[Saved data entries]
_____

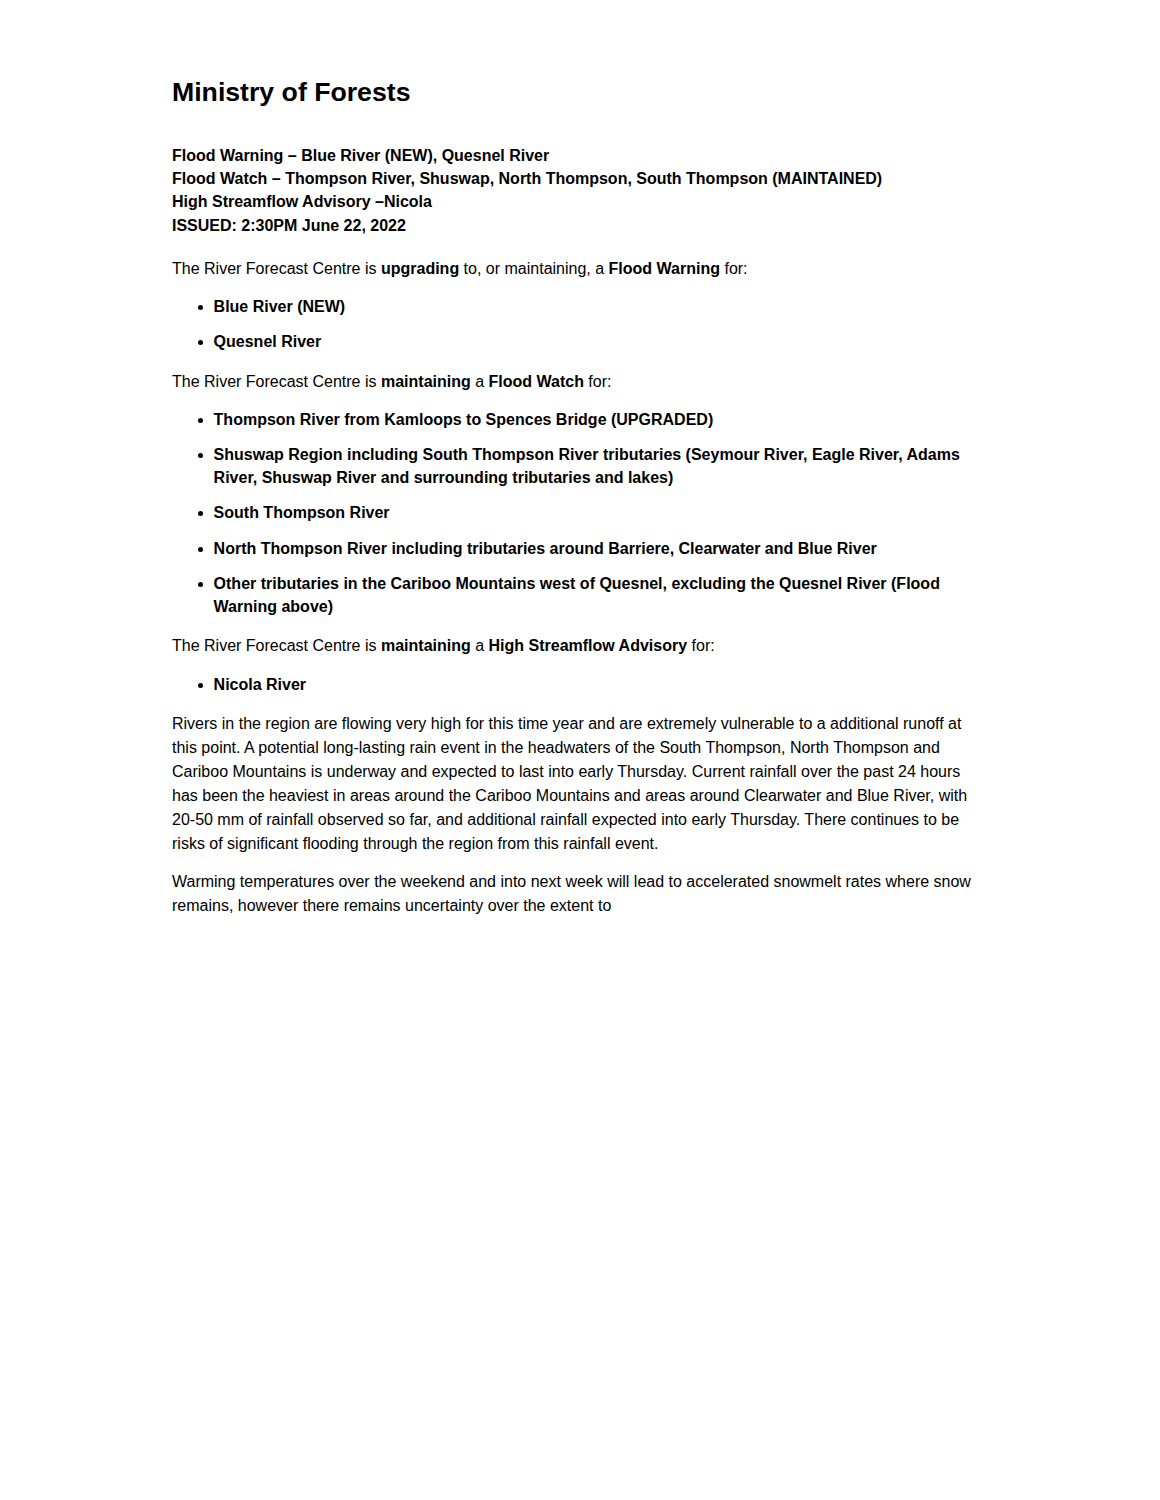Ministry of Forests
Flood Warning – Blue River (NEW), Quesnel River
Flood Watch – Thompson River, Shuswap, North Thompson, South Thompson (MAINTAINED)
High Streamflow Advisory –Nicola
ISSUED: 2:30PM June 22, 2022
The River Forecast Centre is upgrading to, or maintaining, a Flood Warning for:
Blue River (NEW)
Quesnel River
The River Forecast Centre is maintaining a Flood Watch for:
Thompson River from Kamloops to Spences Bridge (UPGRADED)
Shuswap Region including South Thompson River tributaries (Seymour River, Eagle River, Adams River, Shuswap River and surrounding tributaries and lakes)
South Thompson River
North Thompson River including tributaries around Barriere, Clearwater and Blue River
Other tributaries in the Cariboo Mountains west of Quesnel, excluding the Quesnel River (Flood Warning above)
The River Forecast Centre is maintaining a High Streamflow Advisory for:
Nicola River
Rivers in the region are flowing very high for this time year and are extremely vulnerable to a additional runoff at this point. A potential long-lasting rain event in the headwaters of the South Thompson, North Thompson and Cariboo Mountains is underway and expected to last into early Thursday. Current rainfall over the past 24 hours has been the heaviest in areas around the Cariboo Mountains and areas around Clearwater and Blue River, with 20-50 mm of rainfall observed so far, and additional rainfall expected into early Thursday. There continues to be risks of significant flooding through the region from this rainfall event.
Warming temperatures over the weekend and into next week will lead to accelerated snowmelt rates where snow remains, however there remains uncertainty over the extent to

_____

Task objective.
In the answer, return exactly the lines from the line containing "Rivers in the" to the end of the records above, and no others.

Output of the exercise.
Rivers in the region are flowing very high for this time year and are extremely vulnerable to a additional runoff at this point. A potential long-lasting rain event in the headwaters of the South Thompson, North Thompson and Cariboo Mountains is underway and expected to last into early Thursday. Current rainfall over the past 24 hours has been the heaviest in areas around the Cariboo Mountains and areas around Clearwater and Blue River, with 20-50 mm of rainfall observed so far, and additional rainfall expected into early Thursday. There continues to be risks of significant flooding through the region from this rainfall event.
Warming temperatures over the weekend and into next week will lead to accelerated snowmelt rates where snow remains, however there remains uncertainty over the extent to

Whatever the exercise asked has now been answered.